**Short-answer chart data**
▬▬▬▬▬▬

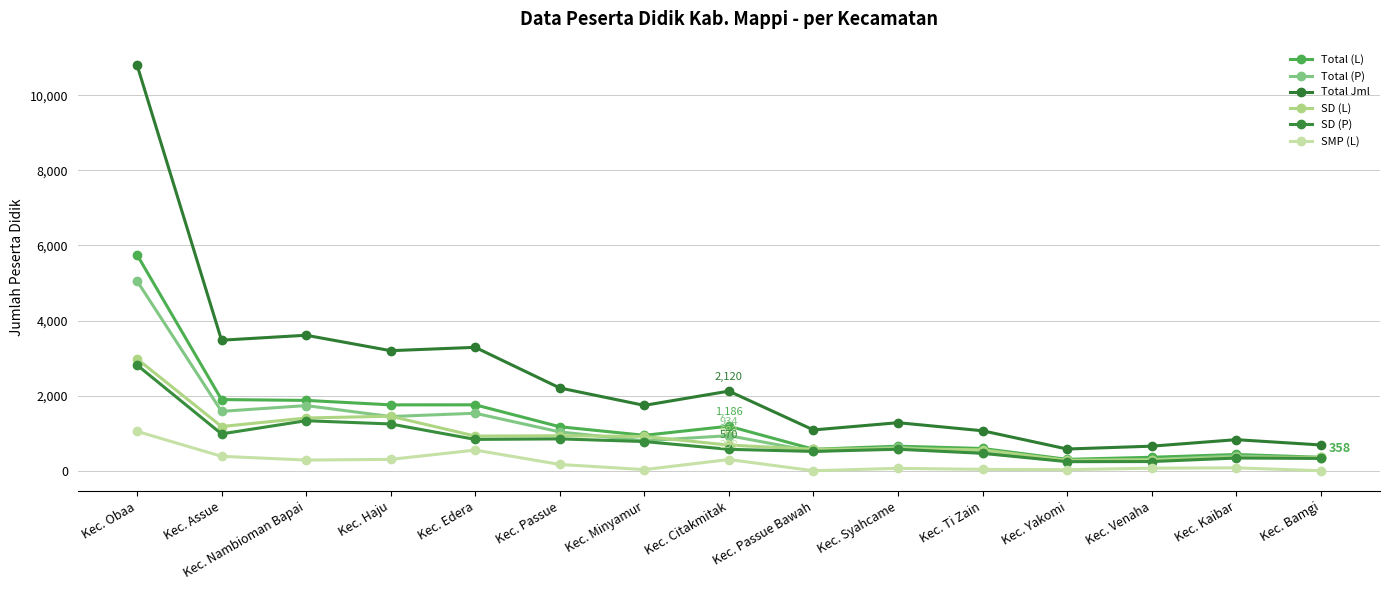

True or false: Total Jml and SMP (L) cross at least once.

False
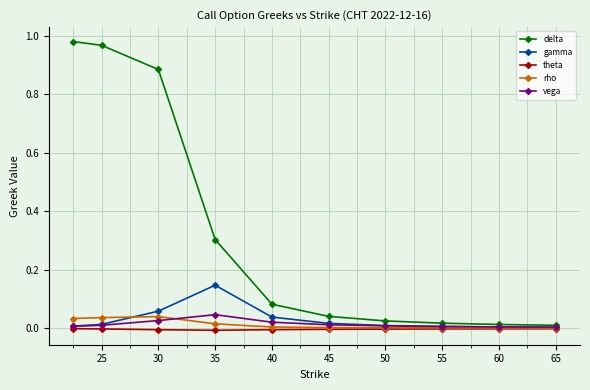

Which series has the largest range (max minus min)?

delta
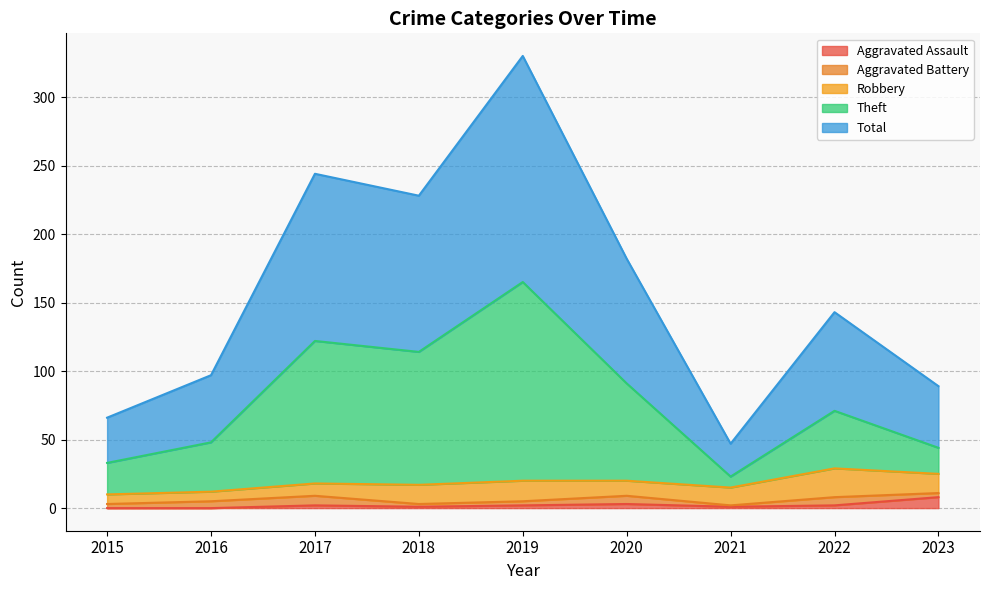

How many data points in Aggravated Assault are less than 2?

4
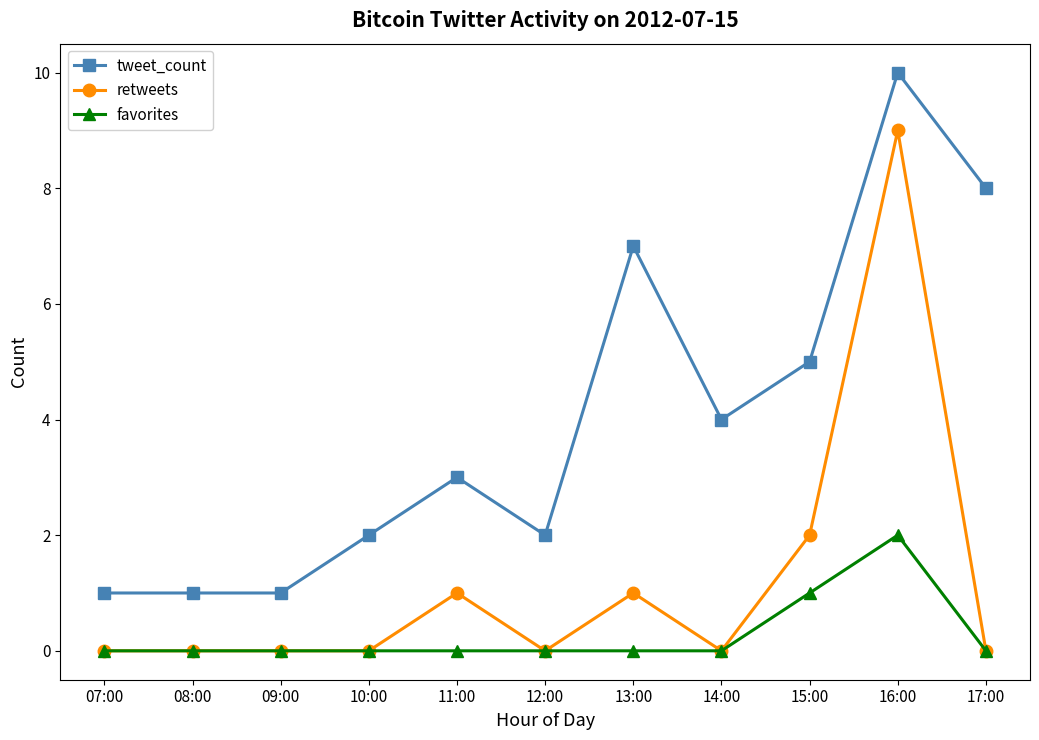

What position from the right is 16:00?

2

▬▬▬▬▬▬

**Job item**
Copy every line of the data above word for word, leaving out the pictures.

**Exercise answer**
True or false: Total Jml and SMP (L) cross at least once.

False

Which series has the largest range (max minus min)?

delta

How many data points in Aggravated Assault are less than 2?

4

What position from the right is 16:00?

2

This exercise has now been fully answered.